* [Alıntı]:
Mektupların hepsi çizgisiz düz kağıda yazılmıştır, Belma’nın gönderdiği el yazımla yazılmış fotokopiler hala duruyor. Aynı özellik sonraki yıllarda da sürdü, çizgili kağıda yazarken zorlanırım. Yazarken altına çizgili kağıt koymam ve satır milim sapmaz; alışkanlık işte.

Kitapla ilgili çok değerlendirme duydum, birkaçını belirteyim.

Bir tanesi, insanın kendi yaptığına değer vermesi iyi bir özellik demişti. Bu mektupların yayınlanmasını çok isterdim ve Belma saklayıp bana göndermeseydi gerçekleşemezdi. İnsan kendine ve yaptıklarına değer vermelidir.

Bir başkası, bir kadındı, “Bu kadın seni sevmemiş” demişti. Ben de “Olabilir; benim onu sevmem, onun da beni sevmesini gerektirmez, en azından aynı oranda sevmesini gerektirmez” demiştim.

Adını hatırlamadığım bir Osmanlı şairinin şöyle bir sözü vardır: “Ben seni seviyorsam bundan sana ne?”

Bir başka okur, aslında birkaç başka okur demek daha doğru olur, “Herkes bu kadar açık yazıp sonra da yayınlayamaz, iyi cesaret” demişti. Değerlendirmeye göre değişir tabii, bana özel bir cesaret gibi gelmedi çünkü hiç tereddüt etmedim.

Mektupları bilgisayara geçirirken (2013 yılıydı) o günkü (1977-1978) yazanla 35 yıl sonraki ben arasında bazen bağlantı kuramadım. Bu bir yandan iyi bir şey çünkü o günkü kişinin üzerine en az iki tane daha geldi, başka bir deyişle farklı ortamlarda sürekli gelişme yaşadım. Bir yandan da kötü çünkü aynı kişisiniz ama aynı zamanda da belirgin olarak farklısınız; o kadar ki 35 yıl önceki aynı kişi size yabancı gibi görünebiliyor. Bugünün Engin’i başka birisine bakar gibi 35 yıl önceki kendisine bakıyor.

Bu duyguyu 1982 yılı sonunda da hissetmiştim. 1982 başındaki ben ile sonundaki ben arasında hissedilebilecek derecede fark vardı. Bu farklılık bir yılda olamazdı tabii, önceki birikimin sonuçları ortaya çıkmıştı.

Yukarıdaki belirlemeden aslında ne güzel bir roman çıkar: bugünkü ben 35 yıl önceki bana yabancıya bakar gibi bakıyor.

Değişme ve öğrenme kapasitesi ve bunu geçmişi biriktirerek yapabilmek iyi bir şey. Bu arada birikenler çoğalınca uzak geçmiş de epeyce aşağılarda kalıyor.

Sosyalist harekette insanlar kolayca 35-40 yıl önceki geçmişe dönebiliyorlar hatta neredeyse sürekli orada yaşıyorlar bile denilebilir. Bunu yapabilmek için çaba harcamam gerekiyor. 35-40 yıl öncesini sürekli hatırlayıp ve bir de bugüne taşımak anlamsız geliyor.

Değişti, her şey değişti ve bu kadar çok ve değişik konularda yazmanın gerekliliği de buradan çıkıyor.

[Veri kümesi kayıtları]
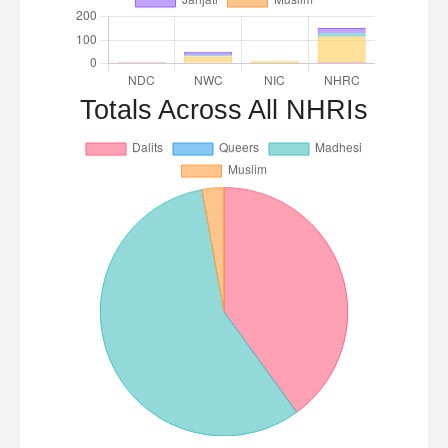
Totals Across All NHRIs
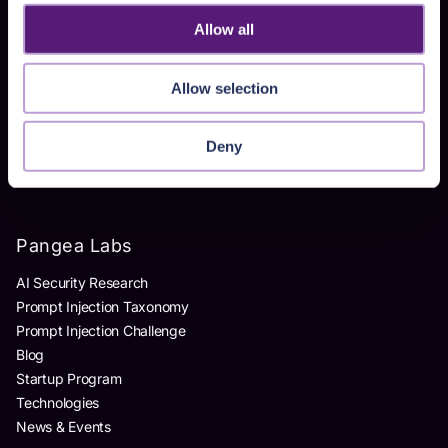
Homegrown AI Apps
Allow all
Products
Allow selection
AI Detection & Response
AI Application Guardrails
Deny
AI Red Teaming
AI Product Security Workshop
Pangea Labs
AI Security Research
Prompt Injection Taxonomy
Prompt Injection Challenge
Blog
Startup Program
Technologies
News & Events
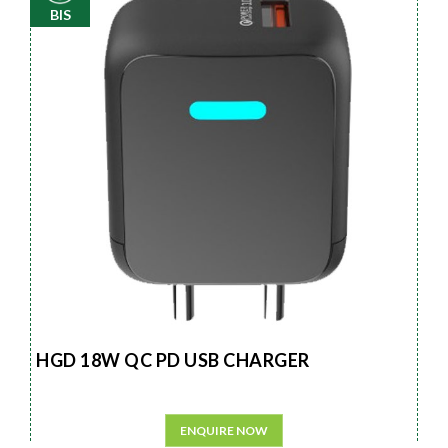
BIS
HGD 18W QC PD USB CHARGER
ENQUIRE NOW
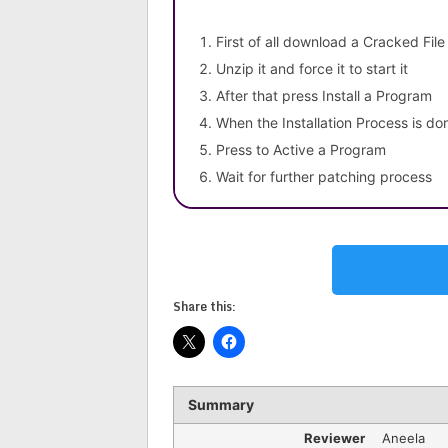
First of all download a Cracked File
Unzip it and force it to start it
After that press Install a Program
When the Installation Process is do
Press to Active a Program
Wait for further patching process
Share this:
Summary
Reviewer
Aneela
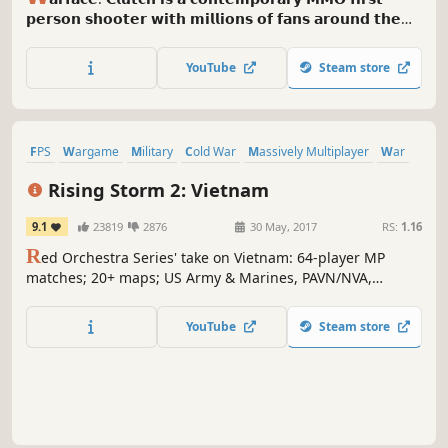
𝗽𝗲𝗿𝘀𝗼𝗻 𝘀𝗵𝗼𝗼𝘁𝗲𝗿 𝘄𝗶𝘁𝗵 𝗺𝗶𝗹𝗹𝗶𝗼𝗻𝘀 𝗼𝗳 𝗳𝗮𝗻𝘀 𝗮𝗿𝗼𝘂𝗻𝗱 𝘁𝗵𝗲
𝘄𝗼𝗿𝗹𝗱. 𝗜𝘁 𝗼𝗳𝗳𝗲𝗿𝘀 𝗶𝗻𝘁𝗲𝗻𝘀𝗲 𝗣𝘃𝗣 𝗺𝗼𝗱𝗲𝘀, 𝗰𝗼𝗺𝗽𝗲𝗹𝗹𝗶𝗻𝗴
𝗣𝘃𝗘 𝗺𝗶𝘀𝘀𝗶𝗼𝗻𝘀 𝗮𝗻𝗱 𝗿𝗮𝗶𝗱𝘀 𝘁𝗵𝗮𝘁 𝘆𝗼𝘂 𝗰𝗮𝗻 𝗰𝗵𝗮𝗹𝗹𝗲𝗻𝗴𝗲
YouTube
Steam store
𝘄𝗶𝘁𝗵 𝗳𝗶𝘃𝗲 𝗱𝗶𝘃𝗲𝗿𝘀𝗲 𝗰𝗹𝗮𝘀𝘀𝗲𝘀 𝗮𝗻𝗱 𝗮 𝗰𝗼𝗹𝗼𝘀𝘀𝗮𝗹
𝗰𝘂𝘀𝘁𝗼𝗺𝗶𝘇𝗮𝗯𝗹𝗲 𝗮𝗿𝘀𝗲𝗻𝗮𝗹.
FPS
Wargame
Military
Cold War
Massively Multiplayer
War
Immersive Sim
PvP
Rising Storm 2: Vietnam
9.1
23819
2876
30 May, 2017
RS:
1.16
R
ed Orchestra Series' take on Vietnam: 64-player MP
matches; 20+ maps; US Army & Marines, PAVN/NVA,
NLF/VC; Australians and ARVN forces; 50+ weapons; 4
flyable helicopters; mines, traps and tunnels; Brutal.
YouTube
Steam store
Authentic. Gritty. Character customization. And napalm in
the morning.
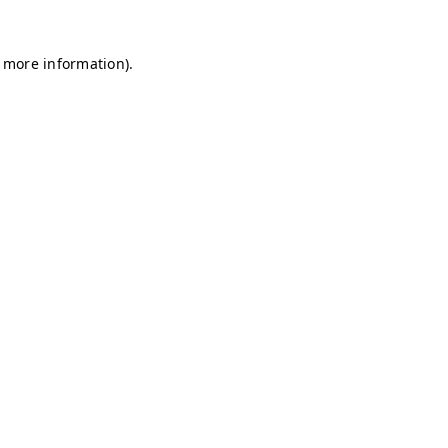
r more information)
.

==

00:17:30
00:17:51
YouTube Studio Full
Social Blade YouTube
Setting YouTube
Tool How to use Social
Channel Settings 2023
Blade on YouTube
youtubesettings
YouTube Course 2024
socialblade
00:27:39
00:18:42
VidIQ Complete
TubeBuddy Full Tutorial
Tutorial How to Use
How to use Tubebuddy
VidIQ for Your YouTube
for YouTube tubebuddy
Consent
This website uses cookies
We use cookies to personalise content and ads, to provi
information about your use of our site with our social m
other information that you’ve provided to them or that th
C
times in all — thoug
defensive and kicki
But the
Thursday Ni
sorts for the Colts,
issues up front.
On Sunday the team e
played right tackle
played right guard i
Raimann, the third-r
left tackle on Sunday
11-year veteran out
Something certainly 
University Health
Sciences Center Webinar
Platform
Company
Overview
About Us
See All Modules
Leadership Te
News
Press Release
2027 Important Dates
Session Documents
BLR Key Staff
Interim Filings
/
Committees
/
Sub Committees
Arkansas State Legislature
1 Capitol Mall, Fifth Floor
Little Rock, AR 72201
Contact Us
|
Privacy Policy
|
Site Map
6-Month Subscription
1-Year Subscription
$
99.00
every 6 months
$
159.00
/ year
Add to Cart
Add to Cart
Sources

...

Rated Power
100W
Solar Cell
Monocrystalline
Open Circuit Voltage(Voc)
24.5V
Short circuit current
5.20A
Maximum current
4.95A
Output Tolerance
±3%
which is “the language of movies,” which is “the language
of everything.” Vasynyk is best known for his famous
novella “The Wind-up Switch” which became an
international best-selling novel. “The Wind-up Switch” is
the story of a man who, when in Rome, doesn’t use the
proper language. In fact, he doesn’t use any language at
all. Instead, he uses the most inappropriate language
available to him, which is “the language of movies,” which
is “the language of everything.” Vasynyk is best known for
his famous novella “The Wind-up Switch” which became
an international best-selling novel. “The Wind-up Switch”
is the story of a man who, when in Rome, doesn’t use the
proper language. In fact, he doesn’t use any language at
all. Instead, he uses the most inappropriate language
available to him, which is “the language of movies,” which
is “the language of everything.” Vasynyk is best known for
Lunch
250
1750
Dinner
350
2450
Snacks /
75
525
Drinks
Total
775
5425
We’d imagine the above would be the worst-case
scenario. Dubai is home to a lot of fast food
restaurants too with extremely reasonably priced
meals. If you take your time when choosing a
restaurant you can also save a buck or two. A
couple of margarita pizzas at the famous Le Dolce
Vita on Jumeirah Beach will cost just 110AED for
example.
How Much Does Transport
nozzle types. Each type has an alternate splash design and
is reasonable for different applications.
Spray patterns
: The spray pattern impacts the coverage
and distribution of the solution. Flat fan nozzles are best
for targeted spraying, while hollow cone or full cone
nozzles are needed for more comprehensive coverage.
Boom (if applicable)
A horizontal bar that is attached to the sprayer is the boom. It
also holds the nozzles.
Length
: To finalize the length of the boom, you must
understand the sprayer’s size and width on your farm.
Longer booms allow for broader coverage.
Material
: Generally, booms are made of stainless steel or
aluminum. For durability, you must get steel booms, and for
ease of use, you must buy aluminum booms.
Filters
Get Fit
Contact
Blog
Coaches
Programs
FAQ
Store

* [Alıştırma görevleri]:
1. Alıntıda "Bir başka okur, aslında" sözcüklerinden başlayıp "hiç tereddüt etmedim." sözcükleri de dahil olmak üzere oraya kadar uzanan bölümü aynen yeniden yazın.
2. Kayıtlarda "right" sözcüğünü içeren her satırı bulup kopyalayın. Büyük ve küçük harf ayrımı dikkate alınmalıdır.

* [Alıştırma yanıtları]:
1.
Bir başka okur, aslında birkaç başka okur demek daha doğru olur, “Herkes bu kadar açık yazıp sonra da yayınlayamaz, iyi cesaret” demişti. Değerlendirmeye göre değişir tabii, bana özel bir cesaret gibi gelmedi çünkü hiç tereddüt etmedim.

2.
played right tackle
played right guard i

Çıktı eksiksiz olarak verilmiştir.